Just curious as to what lead people to study systema?


----------



## KenpoGirl (Nov 5, 2002)

In your case mental imbalance and a sick desire to be beat up.


----------



## Jay Bell (Nov 5, 2002)

About a year and a half or so ago, a guy [wish i could remember his name] made a post on E-budo about Systema.  He was a long-time Bujinkan person who was now studying Systema.

Curiousity got me...this was right around the time that the 'Master of Fighting' vid was released.  So I looking up information everywhere I could find it.  The downside to all of this was the fact that the claims sounded too good to be true.  With all of the "Spec Ops" garbage around like SCARS and the like...I just couldn't get my brain around what I was reading.

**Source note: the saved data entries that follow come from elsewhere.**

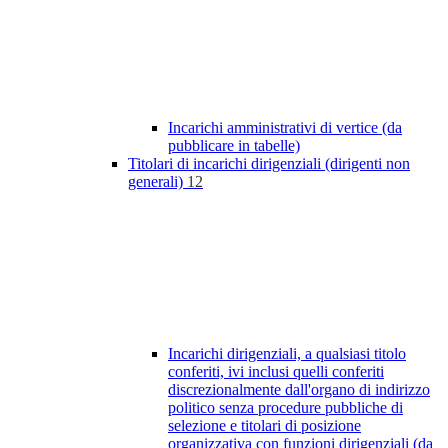
Incarichi amministrativi di vertice (da
pubblicare in tabelle)
Titolari di incarichi dirigenziali (dirigenti non
generali)
12
Incarichi dirigenziali, a qualsiasi titolo
conferiti, ivi inclusi quelli conferiti
discrezionalmente dall'organo di indirizzo
politico senza procedure pubbliche di
selezione e titolari di posizione
organizzativa con funzioni dirigenziali (da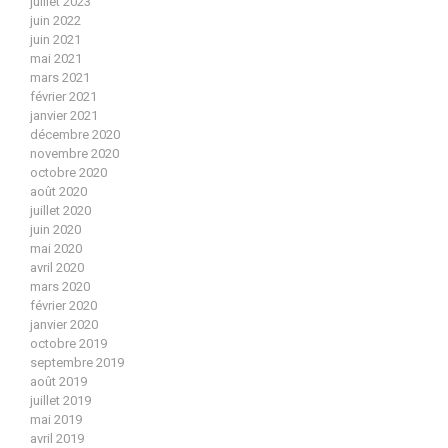
juillet 2023
juin 2022
juin 2021
mai 2021
mars 2021
février 2021
janvier 2021
décembre 2020
novembre 2020
octobre 2020
août 2020
juillet 2020
juin 2020
mai 2020
avril 2020
mars 2020
février 2020
janvier 2020
octobre 2019
septembre 2019
août 2019
juillet 2019
mai 2019
avril 2019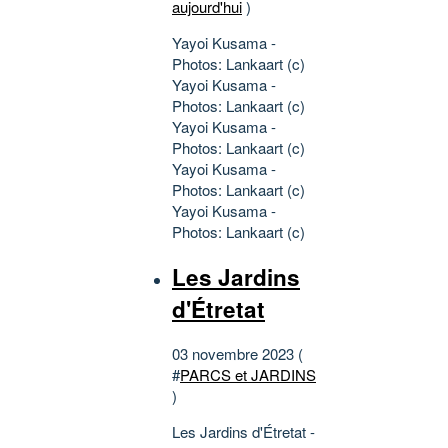
aujourd'hui
)
Yayoi Kusama -
Photos: Lankaart (c)
Yayoi Kusama -
Photos: Lankaart (c)
Yayoi Kusama -
Photos: Lankaart (c)
Yayoi Kusama -
Photos: Lankaart (c)
Yayoi Kusama -
Photos: Lankaart (c)
Les Jardins
d'Étretat
03 novembre 2023 (
#
PARCS et JARDINS
)
Les Jardins d'Étretat -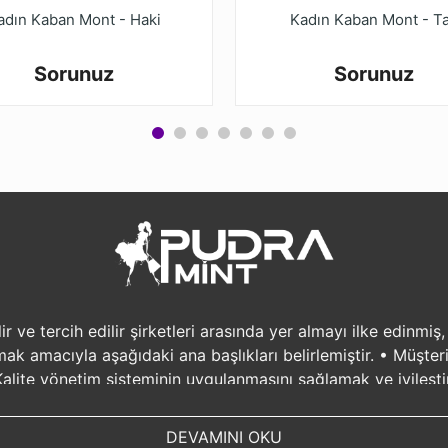
adın Kaban Mont - Haki
Kadın Kaban Mont - T
Sorunuz
Sorunuz
 ve tercih edilir şirketleri arasında yer almayı ilke edinmiş
lamak amacıyla aşağıdaki ana başlıkları belirlemiştir. • Müşt
lite yönetim sisteminin uygulanmasını sağlamak ve iyileşti
 oluşturulmasını, • Örme kumaş boya ve apre fabrikamızı hizm
ığı arttırmak • Sürekli gelişimi sağlamak ve bunu yaparken i
DEVAMINI OKU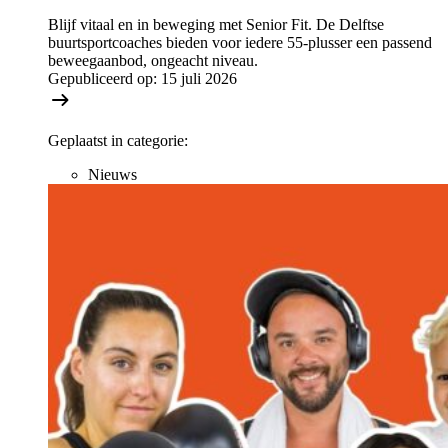
Blijf vitaal en in beweging met Senior Fit. De Delftse
buurtsportcoaches bieden voor iedere 55-plusser een passend
beweegaanbod, ongeacht niveau.
Gepubliceerd op:
15 juli 2026
Geplaatst in categorie:
Nieuws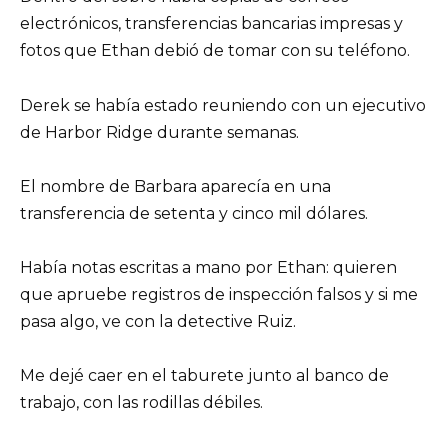
electrónicos, transferencias bancarias impresas y
fotos que Ethan debió de tomar con su teléfono.
Derek se había estado reuniendo con un ejecutivo
de Harbor Ridge durante semanas.
El nombre de Barbara aparecía en una
transferencia de setenta y cinco mil dólares.
Había notas escritas a mano por Ethan: quieren
que apruebe registros de inspección falsos y si me
pasa algo, ve con la detective Ruiz.
Me dejé caer en el taburete junto al banco de
trabajo, con las rodillas débiles.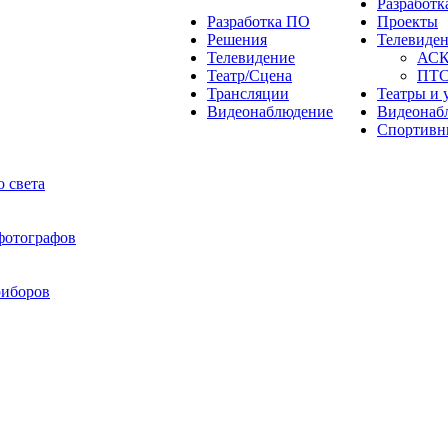
Разработ
Разработка ПО
Проекты
Решения
Телевиде
Телевидение
АС
Театр/Сцена
ПТ
Трансляции
Театры и 
Видеонаблюдение
Видеонаб
Спортивн
 света
 фотографов
риборов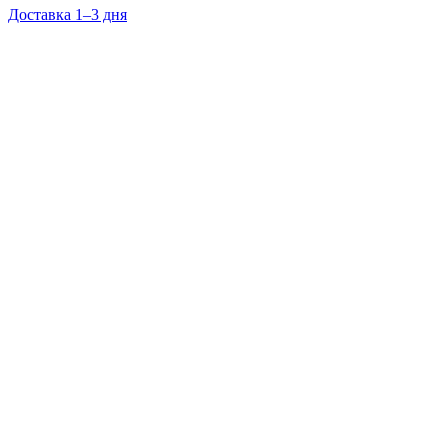
Доставка 1–3 дня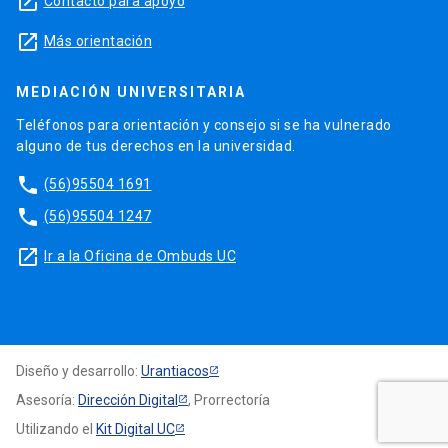
launch
Contacto para apoyo
launch
Más orientación
MEDIACIÓN UNIVERSITARIA
Teléfonos para orientación y consejo si se ha vulnerado
alguno de tus derechos en la universidad.
phone
(56)95504 1691
phone
(56)95504 1247
launch
Ir a la Oficina de Ombuds UC
Diseño y desarrollo:
Urantiacos
Asesoría:
Dirección Digital
, Prorrectoría
Utilizando el
Kit Digital UC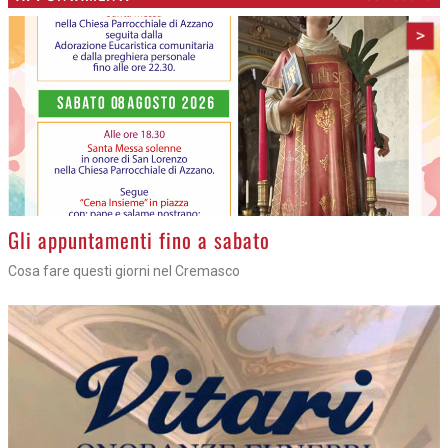
>
Gli appuntamenti fino a sabato
Cosa fare questi giorni nel Cremasco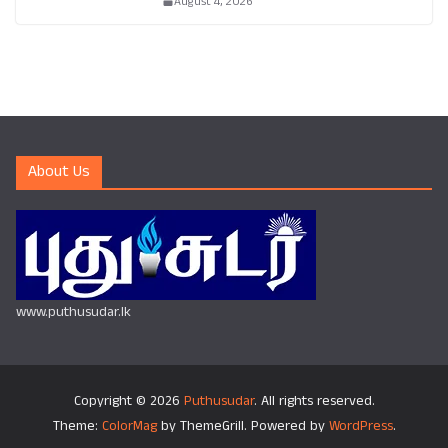
August 4, 2026
About Us
www.puthusudar.lk
Copyright © 2026
Puthusudar
. All rights reserved.
Theme:
ColorMag
by ThemeGrill. Powered by
WordPress
.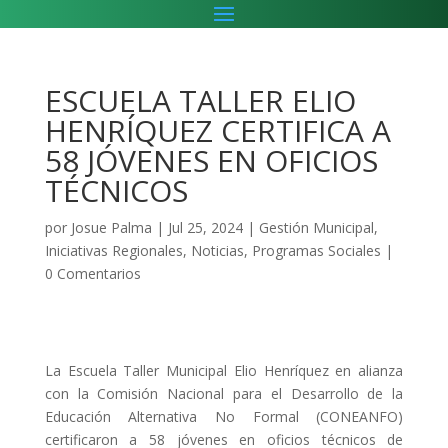
ESCUELA TALLER ELIO
HENRÍQUEZ CERTIFICA A
58 JÓVENES EN OFICIOS
TÉCNICOS
por
Josue Palma
|
Jul 25, 2024
|
Gestión Municipal
,
Iniciativas Regionales
,
Noticias
,
Programas Sociales
|
0 Comentarios
La Escuela Taller Municipal Elio Henríquez en alianza
con la Comisión Nacional para el Desarrollo de la
Educación Alternativa No Formal (CONEANFO)
certificaron a 58 jóvenes en oficios técnicos de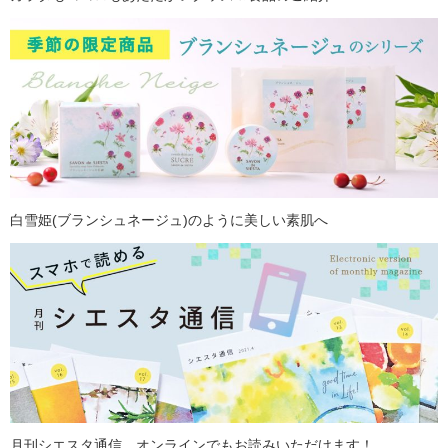
白雪姫(ブランシュネージュ)のように美しい素肌へ
月刊シエスタ通信、オンラインでもお読みいただけます！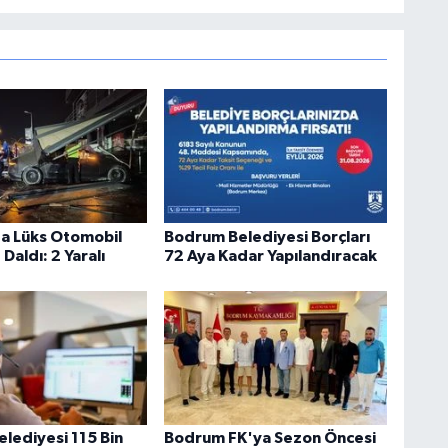
a Lüks Otomobil
Bodrum Belediyesi Borçları
Daldı: 2 Yaralı
72 Aya Kadar Yapılandıracak
lediyesi 115 Bin
Bodrum FK'ya Sezon Öncesi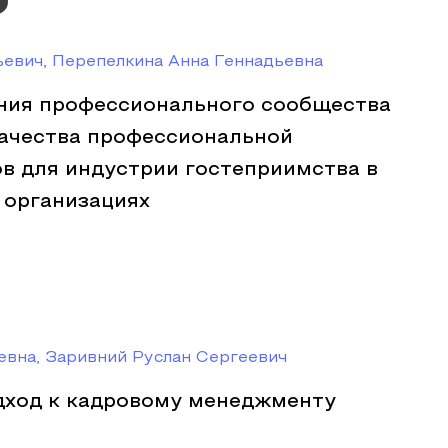
евич, Перепелкина Анна Геннадьевна
ия профессионального сообщества
ачества профессиональной
в для индустрии гостеприимства в
 организациях
евна, Заривний Руслан Сергеевич
ход к кадровому менеджменту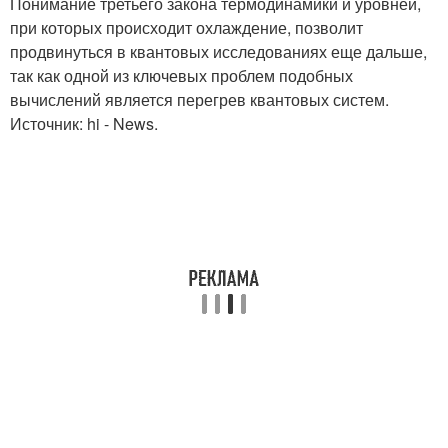
Понимание третьего закона термодинамики и уровней,
при которых происходит охлаждение, позволит
продвинуться в квантовых исследованиях еще дальше,
так как одной из ключевых проблем подобных
вычислений является перегрев квантовых систем.
Источник: hi - News.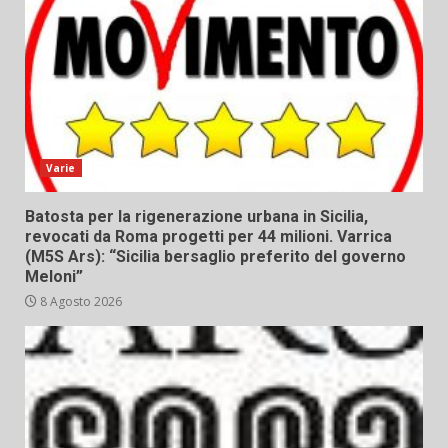
Varie
Batosta per la rigenerazione urbana in Sicilia,
revocati da Roma progetti per 44 milioni. Varrica
(M5S Ars): “Sicilia bersaglio preferito del governo
Meloni”
8 Agosto 2026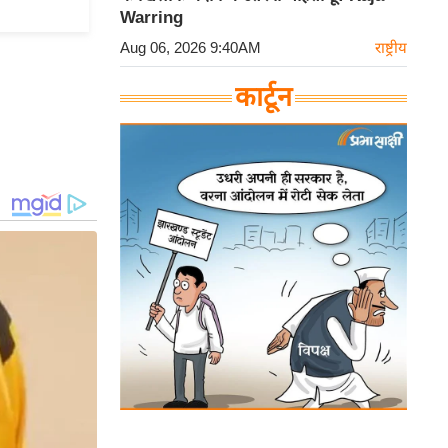
Warring
Aug 06, 2026 9:40AM
राष्ट्रीय
कार्टून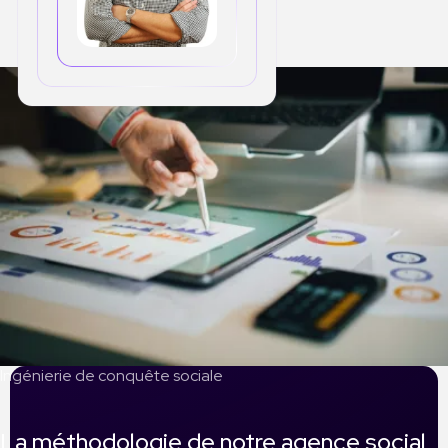
Ingénierie de conquête sociale
La méthodologie de notre agence social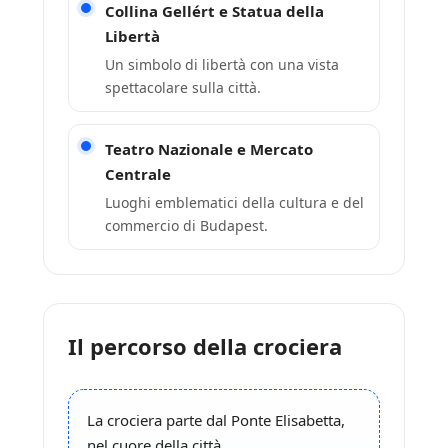
Collina Gellért e Statua della
Libertà
Un simbolo di libertà con una vista
spettacolare sulla città.
Teatro Nazionale e Mercato
Centrale
Luoghi emblematici della cultura e del
commercio di Budapest.
Il percorso della crociera
La crociera parte dal Ponte Elisabetta,
nel cuore della città.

I ordered the MoF vid that week.  I sat down and watched it when it came in...and I kept thinking to myself, "Wow...I feel really good".  It was an odd feeling.  The feeling I'd personally been seeking out in training...I was feeling...just by watching this stuff.  A few friends came over to also watch it...and they would make comments like, "That stuff looks fake."...I'd chuckle, agree with them, then tell them to pay close attention to the bodies of the people being worked on.  "HOLY *****...THAT'S NOT FAKE" was typically their response after that.  You could tell by how the body was being manipulated, jerked and spun into the ground that there was nothing fake about it.

Time went on, money got low...so the ability to travel to train wasn't an option.  Eventually, a school opened up half a mile from my place here in Mesa and I was there.  

Systema was not at all what I expected.  I never expected it to be so much.  Within a few months of training, everything else just seemed trivial and silly.  Whether it be politics, gross-overranking, egos or just shallow understanding of body mechanics...I just never looked back.

I can honestly say that my previous training in other arts helped me tremendously in life.  They all got me to a point...internally as well as externally.  Systema picked me up at that point and opened doors to allow me to grow and learn in ways that I felt stuck in.

I still get a lot of flack from my old buddies that I used to train with D)  Telling me I'm out studying Russian....or they call me comrad or the like.  It's all in good fun....but if they had any idea...


----------



## Klondike93 (Nov 5, 2002)

For me I went to the school to learn Kenpo and after about a month, the instructor said I should be doing the "cool" stuff too that I would like it. 

So I started doing Systema with the kenpo and have been at for about 6 months now. I also catch some flak from my friends about learning that "Russian stuff", but most think it's so cool.

Off to work out now too  

:asian:


----------